Extract:

== Segment start ==

Life around here has gotten a little... strange. My kids are growing up and i'm not entirely sure that I'm one hundred percent okay with it. I know I don't have much of a choice- scientists are pretty insistent on curing disease and not inventing a spray that will freeze my kids at their current ages. It's all good... I just want to be a little selfish. I wish they could stay where they are at.
Kate is 2 and is Mama's Little Helper. I officially have a shadow. She is pretty good to entertain herself most of the time- I made peach jam the other morning and she spent the time in the living room playing with her barbies and little people. I had to keep checking on her to make sure she was still there- it was really nice. Whenever she isn't entertaining herself- she is right on my heels "helping" me get my chores done. She is an excellent help when moving clothes from the washer into the dryer, and loves to sweep the kitchen floor for me. Kate loves helping me make dinner- her apron is always at the ready and come about 4:30 she comes to find me. I know she can't read time yet- so it's so funny to me that she inherently knows that it's time to start making dinner. One day her own family will love her for it!

== Segment end ==

To do: Copy the post about the kids growing up, starting with "Kate is 2 and" and going on through "her for it!". Switch "peach jam" to "strawberry jam".

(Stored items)
== Segment start ==

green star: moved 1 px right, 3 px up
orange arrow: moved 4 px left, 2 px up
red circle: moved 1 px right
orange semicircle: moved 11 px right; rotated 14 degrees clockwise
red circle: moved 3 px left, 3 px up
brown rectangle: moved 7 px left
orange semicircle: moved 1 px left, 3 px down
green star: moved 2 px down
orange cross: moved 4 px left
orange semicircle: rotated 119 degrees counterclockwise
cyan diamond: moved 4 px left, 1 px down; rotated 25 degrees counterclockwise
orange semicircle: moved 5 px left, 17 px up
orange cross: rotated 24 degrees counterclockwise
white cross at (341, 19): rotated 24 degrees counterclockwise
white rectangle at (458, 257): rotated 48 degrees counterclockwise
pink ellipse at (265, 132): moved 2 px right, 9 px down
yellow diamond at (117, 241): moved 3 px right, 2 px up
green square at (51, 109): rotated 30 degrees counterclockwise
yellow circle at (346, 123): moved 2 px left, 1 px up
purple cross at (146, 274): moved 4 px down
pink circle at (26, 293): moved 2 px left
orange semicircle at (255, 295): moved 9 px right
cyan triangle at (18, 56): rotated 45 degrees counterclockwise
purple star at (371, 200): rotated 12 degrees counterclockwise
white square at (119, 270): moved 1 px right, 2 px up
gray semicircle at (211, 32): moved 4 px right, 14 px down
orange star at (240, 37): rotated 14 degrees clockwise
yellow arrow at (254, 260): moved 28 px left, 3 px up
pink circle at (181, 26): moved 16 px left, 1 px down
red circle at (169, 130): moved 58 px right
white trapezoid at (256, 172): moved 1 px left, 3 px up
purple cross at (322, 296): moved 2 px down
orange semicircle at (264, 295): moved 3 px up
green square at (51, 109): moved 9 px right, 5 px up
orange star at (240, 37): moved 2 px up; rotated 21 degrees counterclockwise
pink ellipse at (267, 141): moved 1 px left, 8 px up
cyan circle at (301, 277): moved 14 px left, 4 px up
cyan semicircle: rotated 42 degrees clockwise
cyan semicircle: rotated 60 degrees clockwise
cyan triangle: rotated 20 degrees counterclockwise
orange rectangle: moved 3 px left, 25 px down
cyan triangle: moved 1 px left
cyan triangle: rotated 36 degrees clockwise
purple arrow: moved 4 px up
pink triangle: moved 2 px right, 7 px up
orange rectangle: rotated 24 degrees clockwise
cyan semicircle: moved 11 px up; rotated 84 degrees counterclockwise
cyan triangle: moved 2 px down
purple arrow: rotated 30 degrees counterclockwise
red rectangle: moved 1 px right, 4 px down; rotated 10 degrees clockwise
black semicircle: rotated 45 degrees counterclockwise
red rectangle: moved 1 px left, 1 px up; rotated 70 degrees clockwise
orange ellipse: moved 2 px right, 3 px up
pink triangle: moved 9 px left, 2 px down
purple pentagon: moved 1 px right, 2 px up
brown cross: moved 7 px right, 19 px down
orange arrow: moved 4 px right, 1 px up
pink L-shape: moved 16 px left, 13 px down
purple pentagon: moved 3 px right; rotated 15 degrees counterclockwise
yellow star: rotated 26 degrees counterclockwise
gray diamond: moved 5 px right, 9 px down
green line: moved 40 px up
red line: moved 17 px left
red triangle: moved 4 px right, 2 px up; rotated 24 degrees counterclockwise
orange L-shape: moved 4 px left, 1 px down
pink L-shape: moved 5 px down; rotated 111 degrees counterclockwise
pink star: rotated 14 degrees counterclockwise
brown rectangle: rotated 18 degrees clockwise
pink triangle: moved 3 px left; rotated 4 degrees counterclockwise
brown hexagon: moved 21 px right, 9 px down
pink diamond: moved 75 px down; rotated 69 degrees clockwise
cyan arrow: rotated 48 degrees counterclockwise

== Segment end ==

Answer box:
Kate is 2 and is Mama's Little Helper. I officially have a shadow. She is pretty good to entertain herself most of the time- I made strawberry jam the other morning and she spent the time in the living room playing with her barbies and little people. I had to keep checking on her to make sure she was still there- it was really nice. Whenever she isn't entertaining herself- she is right on my heels "helping" me get my chores done. She is an excellent help when moving clothes from the washer into the dryer, and loves to sweep the kitchen floor for me. Kate loves helping me make dinner- her apron is always at the ready and come about 4:30 she comes to find me. I know she can't read time yet- so it's so funny to me that she inherently knows that it's time to start making dinner. One day her own family will love her for it!